Leader of the German opposition Christian Democratic Union of Germany (CDU) Friedrich Merz on Wednesday in the Bundestag he stated that he is willing to help the minority government of Chancellor Olaf Scholz to strengthen the constitutional court. At the same time, he announced that he will not support anything else from the government’s legislative agenda until the December vote of confidencewrites TASR according to Reuters.
As the reason, Merz stated that Scholz cannot be trusted to fulfill any promises, which he will give before this vote, which is scheduled for December 16. Merz hopes that he could become the next chancellor. The opposition bloc of the CDU and its sister CSU, led by him, is significantly leading in pre-election polls, which attribute up to 32 percent voter support to him, writes the DPA agency.
He spoke in the lower house of the German parliament after a speech by Scholz, whose three-party governing coalition collapsed last week. This came after the chancellor fired Finance Minister Christian Lindner, whose Free Democratic Party (FDP) party subsequently withdrew from the coalition.

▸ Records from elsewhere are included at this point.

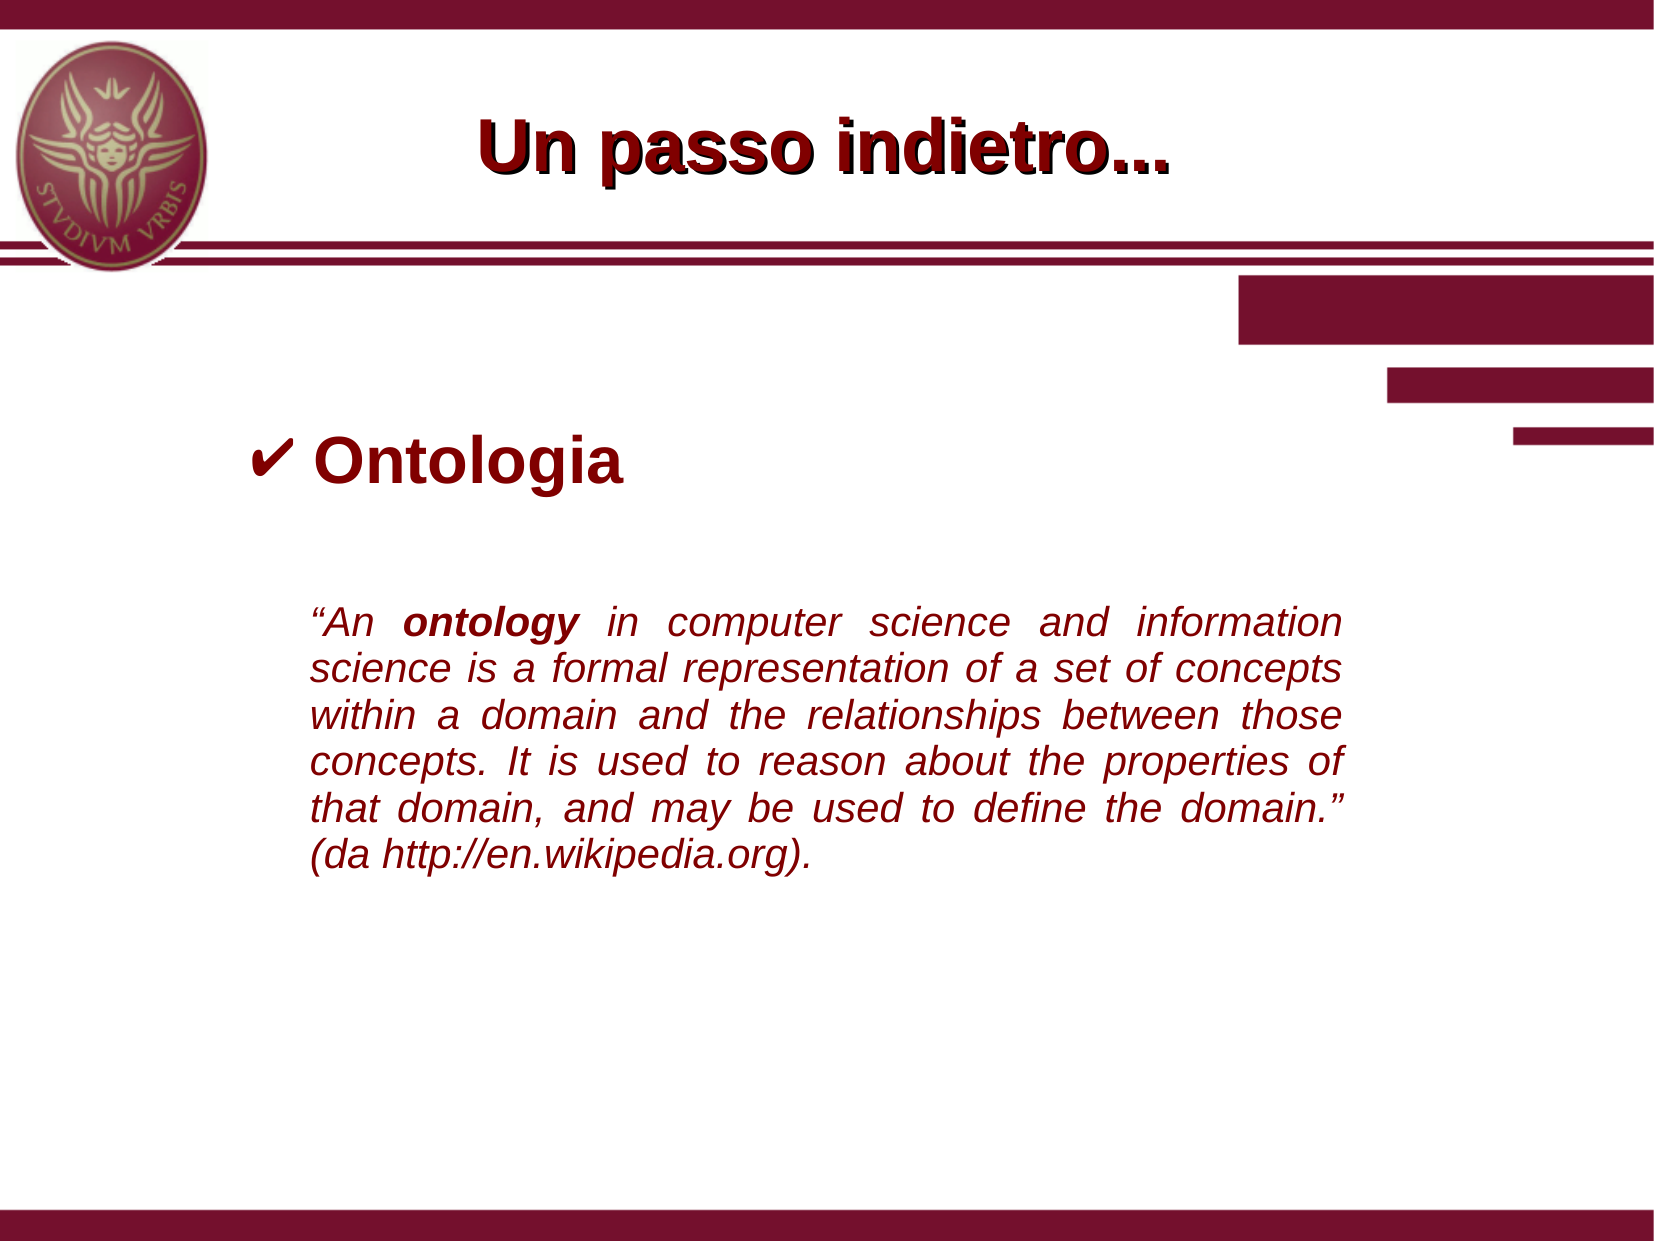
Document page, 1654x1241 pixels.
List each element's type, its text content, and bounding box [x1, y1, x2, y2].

text_box Ontologia [236, 415, 886, 505]
text_box “An ontology in computer science and information science is a formal representation of a set of concepts within a domain and the relationships between those concepts. It is used to reason about the properties of that domain, and may be used to define the domain.” (da http://en.wikipedia.org). [295, 591, 1359, 885]
text_box Un passo indietro... [411, 95, 1238, 195]
picture [0, 0, 1654, 1241]
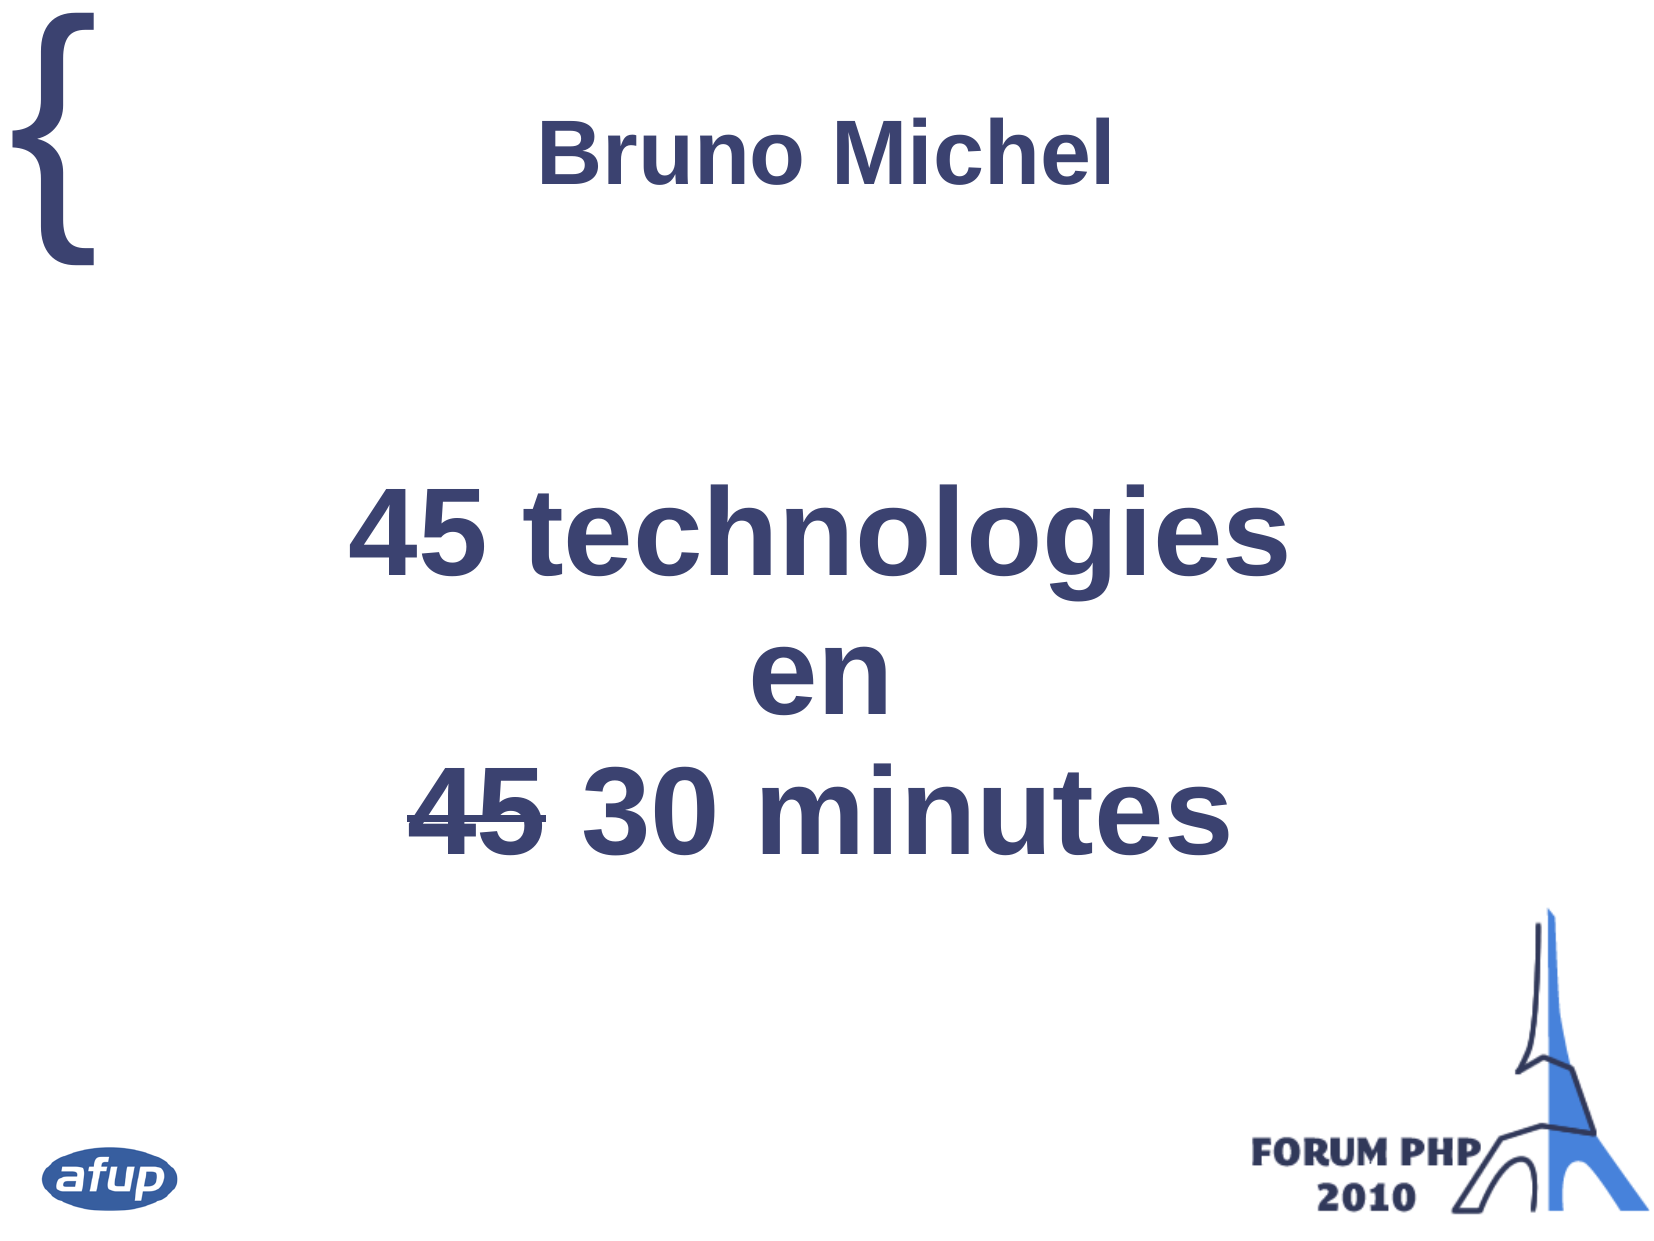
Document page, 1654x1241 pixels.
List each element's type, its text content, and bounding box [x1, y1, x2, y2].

Merz told the chancellor that his bloc would not now act as “substitutes” for the FDP. He called Scholz’s political maneuvers “unacceptable” and the chancellor himself as weak.

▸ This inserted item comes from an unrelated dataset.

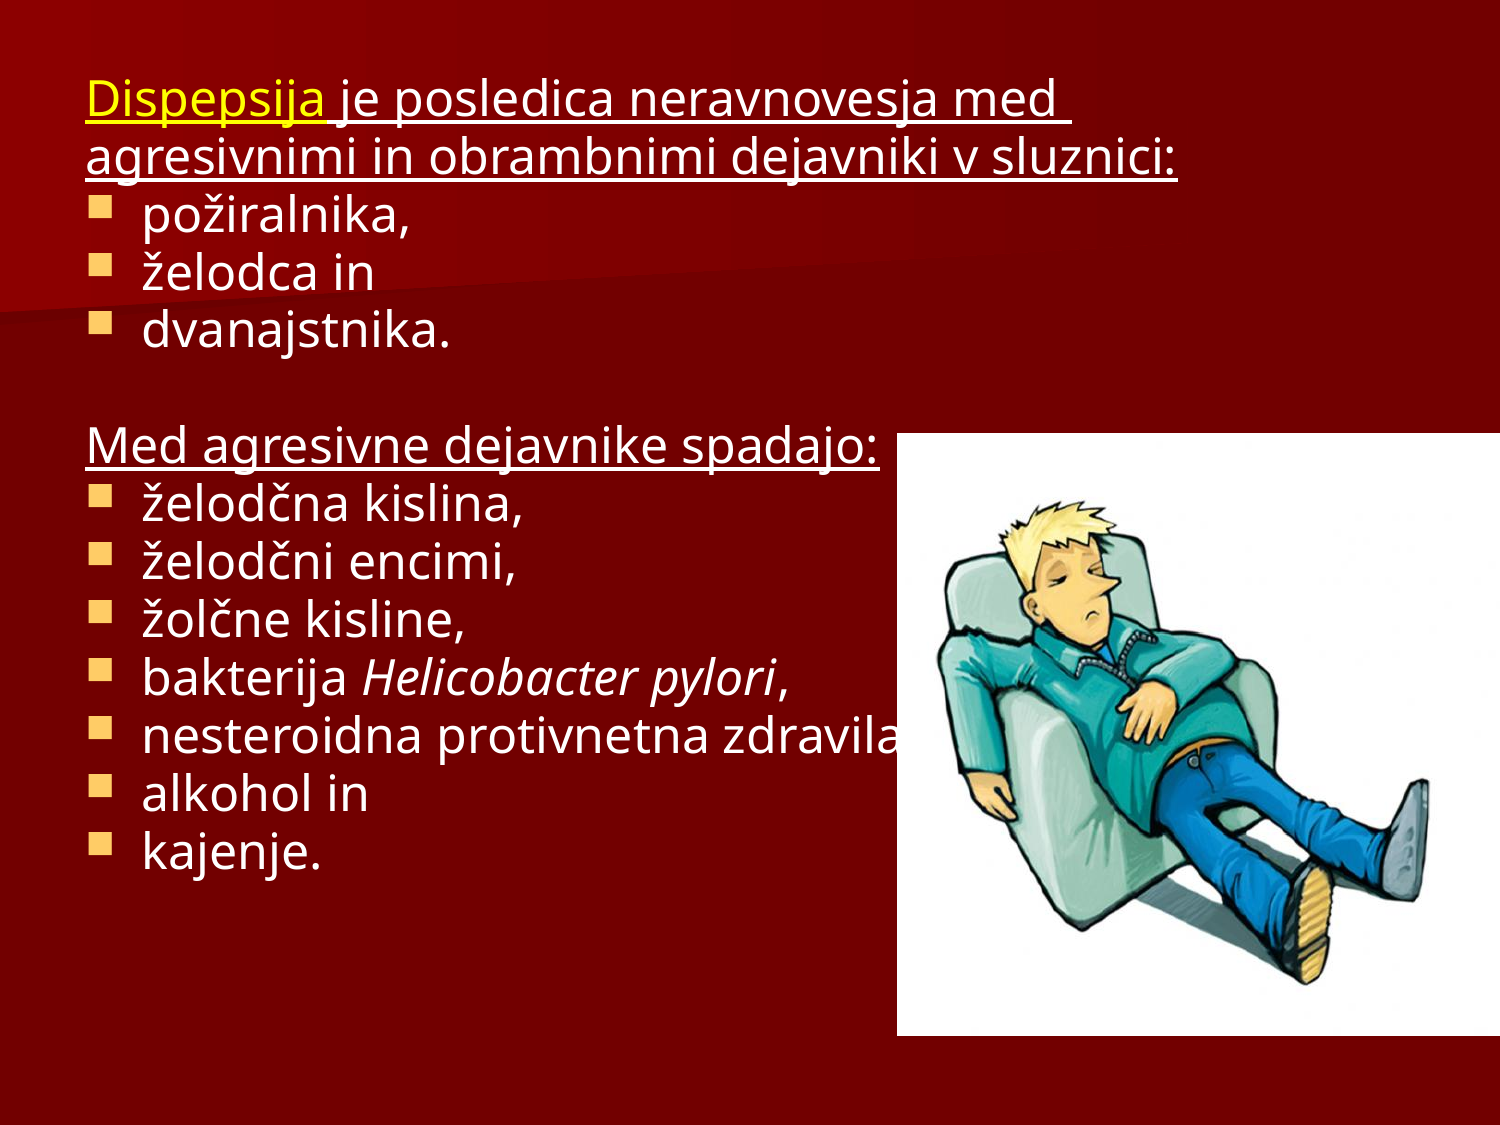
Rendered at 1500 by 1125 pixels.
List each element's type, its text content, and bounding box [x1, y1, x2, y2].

He said the new government will have to do everything to restore Germany’s economic competitiveness. At the same time, according to his words, he must regain control of migration by not letting people across borders. However, Merz made it a point to distance himself from the far-right Alternative for Germany (AfD) in this regard, with which he ruled out any post-election cooperation. It is precisely the anti-immigration AfD that is helping to rise and currently in second place in pre-election polls, thanks to Germany’s economic problems and increased migration to this country.
“Germany needs a fundamentally different policy, especially when it comes to migration, foreign security and also European and economic policy,” Merz said. He also criticized the Scholz government’s one-sided focus on “wind and solar energy, e-mobility and heat pumps”. Instead, he appealed to “an energy and transport policy that is truly open to technology”.
Scholz’s minority cabinet will probably fail in the December vote of confidence, and the president will be able to dissolve the Bundestag and call new elections within 21 days. They should be held on February 23, as agreed upon by the SPD, the Greens and the opposition CDU/CSU Christian Democrats.